Het pand Hoogstraat 12 in Hasselt is een van de vele van
oorsprong middeleeuwse panden in deze straat. Tussen 1481 en 1490
was hier een van de oudste drukkerijen van Nederland gevestigd.
Boekdrukker Peregrinus van Barmentlo geniet onder deskundigen
internationale bekendheid als drukker van wiegendrukken. Met de
productie van deze boeken liep hij voorop in een revolutionaire
ontwikkeling van die tijd: de overgang van handgeschreven teksten
naar gedrukte teksten.
Peregrinus van Bartmentlo was een telg van een familie uit Neede,
een dorp in de Achterhoek. Over zijn jeugd en opleiding is niets
bekend. Zeker is dat hij in 1476 naar Italië is gereisd om zich
daar te bekwamen in een gloednieuw beroep, dat van boekdrukker.
Peregrinus (letterlijk "pelgrim") was een snelle leerling. Al 1
jaar na zijn aankomst in Italië gaf hij in Napels een gedrukt
psalmboek uit. Waarschijnlijk werkte hij later ook nog bij een
drukkerij in Messina. Met de in Italië opgedane kennis reisde hij
in 1481 terug naar de Nederlanden om in Hasselt een drukkerij te
openen. Dat zal in de stad het nodige opzien hebben gebaard, want
waarschijnlijk had de bevolking nog niet eerder gedrukte boeken
gezien.
Wiegendrukken
Peregrinus stond middenin de nieuwste ontwikkelingen van zijn
tijd. Rond 1450 experimenteerden mensen als Johann Gutenberg uit
Mainz, Laurens Janszoon Coster uit Haarlem en anderen met het
drukken van boeken met behulp van losse letters, gesneden uit hout
of gegoten uit lood. Met deze uitvinding van de boekdrukkunst kwam
een eind aan de tijd dat boeken met veel geduld en vakmanschap
werden geschreven door monniken uit kloosters en andere kerkelijke
instellingen. Dat was een grote sprong voorwaarts voor de
verspreiding van teksten onder de bevolking. De boekdrukkunst
maakte de productie van teksten namelijk aanzienlijk goedkoper en
sneller. Hoewel het woord "snel" gezien moet worden in het licht
van die tijd. De oude wijnpers die Gutenberg gebruikte, kon per uur
maximaal 100 vellen eenzijdig bedrukt papier produceren.

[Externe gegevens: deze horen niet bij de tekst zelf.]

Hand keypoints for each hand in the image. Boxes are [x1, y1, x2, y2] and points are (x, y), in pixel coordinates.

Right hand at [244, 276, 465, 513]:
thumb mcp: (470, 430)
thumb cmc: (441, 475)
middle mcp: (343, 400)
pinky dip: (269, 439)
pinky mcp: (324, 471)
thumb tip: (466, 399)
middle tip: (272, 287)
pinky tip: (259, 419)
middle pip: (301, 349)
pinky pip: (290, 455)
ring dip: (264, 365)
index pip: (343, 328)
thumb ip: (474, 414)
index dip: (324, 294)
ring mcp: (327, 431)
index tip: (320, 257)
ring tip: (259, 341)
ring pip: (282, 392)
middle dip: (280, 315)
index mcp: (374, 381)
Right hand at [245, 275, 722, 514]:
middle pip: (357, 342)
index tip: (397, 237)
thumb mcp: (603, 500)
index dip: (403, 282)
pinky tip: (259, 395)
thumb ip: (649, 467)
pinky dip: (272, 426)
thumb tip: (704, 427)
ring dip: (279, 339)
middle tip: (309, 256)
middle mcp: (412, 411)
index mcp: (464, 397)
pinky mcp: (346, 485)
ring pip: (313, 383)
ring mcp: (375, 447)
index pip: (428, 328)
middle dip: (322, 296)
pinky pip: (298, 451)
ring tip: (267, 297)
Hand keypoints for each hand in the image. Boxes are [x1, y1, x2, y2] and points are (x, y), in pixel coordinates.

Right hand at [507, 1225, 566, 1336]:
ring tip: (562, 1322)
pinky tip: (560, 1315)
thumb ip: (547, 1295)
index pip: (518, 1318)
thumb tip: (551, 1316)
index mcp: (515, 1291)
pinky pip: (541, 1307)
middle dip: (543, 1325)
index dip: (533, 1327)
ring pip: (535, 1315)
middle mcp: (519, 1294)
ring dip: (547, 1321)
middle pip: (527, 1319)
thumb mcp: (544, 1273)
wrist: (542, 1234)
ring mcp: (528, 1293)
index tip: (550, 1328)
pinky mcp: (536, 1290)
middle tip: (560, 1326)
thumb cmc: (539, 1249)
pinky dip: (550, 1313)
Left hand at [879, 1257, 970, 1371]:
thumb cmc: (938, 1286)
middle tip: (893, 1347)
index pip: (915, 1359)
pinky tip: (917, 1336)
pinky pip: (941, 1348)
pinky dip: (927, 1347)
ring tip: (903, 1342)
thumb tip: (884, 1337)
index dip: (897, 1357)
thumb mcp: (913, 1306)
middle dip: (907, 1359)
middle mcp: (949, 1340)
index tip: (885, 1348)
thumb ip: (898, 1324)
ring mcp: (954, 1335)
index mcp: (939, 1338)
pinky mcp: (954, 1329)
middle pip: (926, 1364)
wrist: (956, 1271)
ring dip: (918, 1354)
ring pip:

De boeken van Peregrinus behoren tot de incunabelen, ook wel
wiegendrukken genoemd. Boeken uit de kindertijd van het boek dus.
De wiegendrukken leken nog enigszins op de middeleeuwse
handschriften. De letters waren imitaties van de handgeschreven
letters. Ook de gewoonte van de schrijvende monniken om de
beginletters van de hoofdstukken uitbundig te versieren werd nog
lange tijd in de gedrukte boeken voortgezet. In de tijd van de
wiegendrukken (1450-1500) zou Deventer uitgroeien tot één van de
belangrijkste drukkerscentra van West-Europa. Hasselt en Zwolle
gingen wat bescheidener in deze ontwikkeling mee.
Italiaanse letters
Langzaam maar zeker maakten drukkers gebruik van
gestandaardiseerde lettertypen. De keuze was afhankelijk van de
streek waar de drukker woonde of waar hij zijn ervaring had
opgedaan. Zo is bekend dat Peregrinus letters van een Italiaans
type gebruikte, wat gezien zijn opleiding in Napels niet
verwonderlijk is. Net als veel van zijn collega's gebruikte hij af
en toe houtsneden voor illustraties of voor de versiering van de
beginletters van hoofdstukken. Bekend is dat twee Zwolse
houtsnijders niet alleen houtsneden maakten voor hun stadgenoot en
boekdrukker Peter van Os, maar ook voor Peregrinus.
Veel werkgelegenheid zal de drukkerij van Peregrinus niet hebben
opgeleverd. De tijd van de massale productie van boeken, met
verbeterde persen en gespecialiseerde lettergieterijen was nog lang
niet aangebroken. Maar zijn boeken hebben hun weg gevonden, tot ver
over de grenzen van Hasselt. Er zijn negen wiegendrukken bewaard
gebleven, onder andere in Parijs en Londen, in de Koninklijke
Bibliotheek in Den Haag en in de Stads- of Atheneumbibliotheek te
Deventer. Enkele titels zijn: "Epistelen ende evangelien mitten
sermonen" (1480), "Summe le roy, of des conincs summe" (1481),
"Getijdenboek" (1488) en "Liden ende passie Ons Heren" (1488).